Гофман улыбнулся, что-то пошептал Грюнерту и вышел вместе с ним.

А Людендорф зычно сказал телефонисту:

— К проводу — генерала Франсуа! И генерала Шольца! Немедленно!

Гинденбург будто ничего и не слышал и сказал Людендорфу:

— Эрих, запишите приказ Франсуа и Шольцу. Сегодняшний день не дал решения. Завтра, двадцать седьмого августа, в четыре часа корпуса атакуют с величайшей энергией… Первому армейскому корпусу совместно с бригадой Мюльмана продолжать атаковать первый русский корпус в районе Уздау — отбросить его на юг и начать движение во фланг и тыл Наревской армии Самсонова в сторону Нейденбурга; двадцатый корпус содействует первому атакой Уздау с севера своим правым флангом; сорок первой дивизии генерала Зонтака наступать на Ваплиц с юга. Слева от нее третья резервная дивизия генерала Моргена и тридцать седьмая дивизия генерала Шгаабса и ландверная бригада генерала Унгерна атакует линию Ваплиц — Хохенштейн; ландверной дивизии фон дер Гольца выгрузиться по прибытии и сосредоточиться в районе Остероде — Бисселен… Я буду в районе Уздау в четыре часа. Гинденбург.

Людендорф записывал и думал: «Нет, эта старая калоша не такая уж и старая и, кажется, может еще дать под бок и тебе, начальник штаба», и, вернув Грюнерта и Гофмана, сказал:

— Грюнерт, поезжайте к Шольцу и лично проверьте готовность его к наступлению правым флангом на Гасхорн — Тимау.
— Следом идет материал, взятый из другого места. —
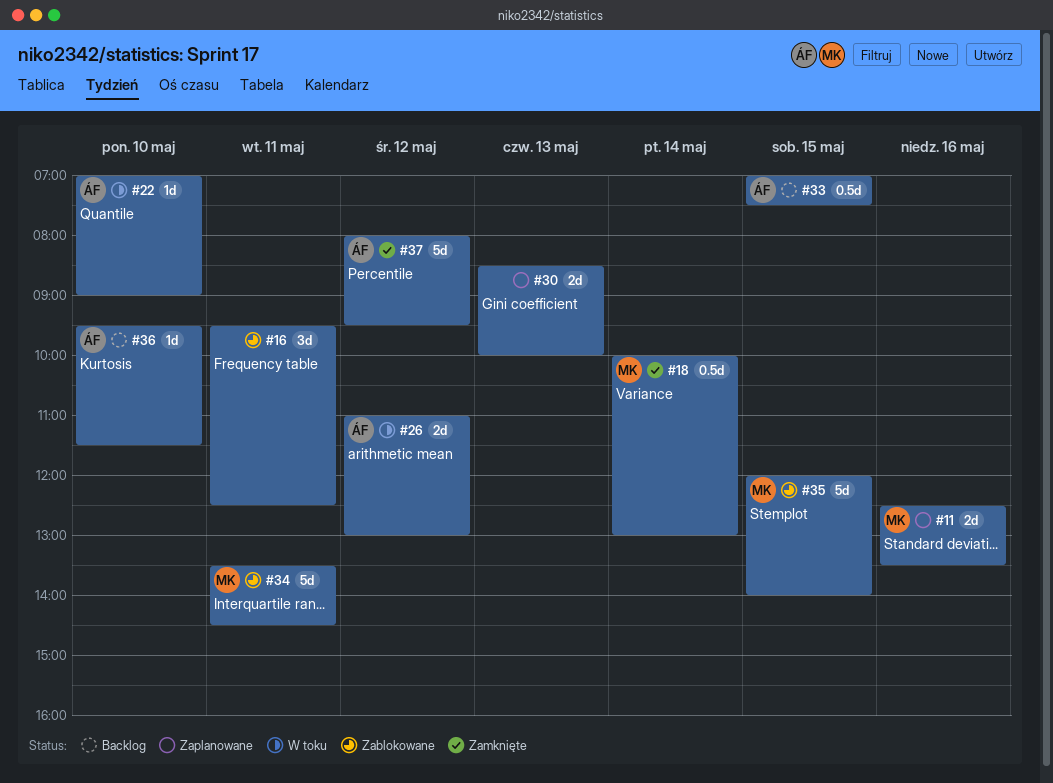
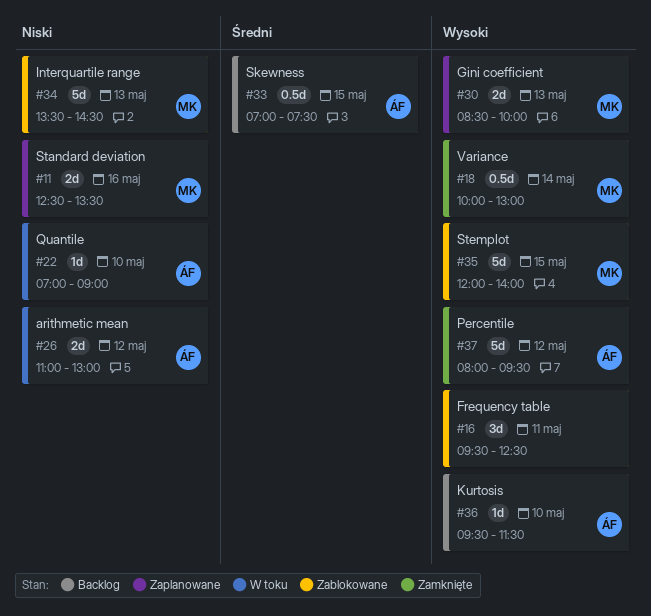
#30, owner: none -> MK
#34, day: May 11 -> May 13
Мне кажется, что Шольц до сих пор не отошел от шока после поражения русскими тридцать седьмой дивизии.

…Когда Гинденбург, не раздеваясь, прилег на кровать, чтобы вздремнуть немного, к нему подавленно вошел Людендорф с телеграммой в руке, сел на кровать и произнес обреченно:

— Все, экселенц: Макензена и Белова придется поворачивать фронтом к первой русской армии. Или они погибли. Ренненкампф повел энергичное наступление на юго-запад… Перехвачена телеграмма Жилинского.

И закрыл красные глаза пальцами, протирая уголки их.

Гинденбург невозмутим: медленно поднявшись и опустив ноги на Дощатый пол, он взял телеграмму, прочитал ее раз, второй и произнес хладнокровно:

— Не успеет Ренненкампф. Теперь уже не успеет, так что успокойся, милый Эрих, и возьми себя в руки.

— Два перехода — и он настигнет Белова или Макензена. А хан Нахичеванский отрежет все пути отступления их на запад и того раньше, — упавшим голосом сказал Людендорф.

— Не успеет. И хан не успеет, Эрих… При их маршах… Отдохни лучше часика два перед поездкой к Франсуа. И не придавай такого трагического значения передвижению Ренненкампфа. Завтра мы даем Самсонову решающее сражение.

Людендорф поднялся, постоял несколько секунд в нерешительности и медленно вышел из комнаты подышать свежим воздухом. И посмотрел на небо — что там делается и не помешает ли погода новой, решительной атаке русских? Но на небе ничего плохого не было, а были редкие облака, и средь них серебрился щербатый месяц, старался выбраться на небесный простор. И выбрался, и засиял ярче.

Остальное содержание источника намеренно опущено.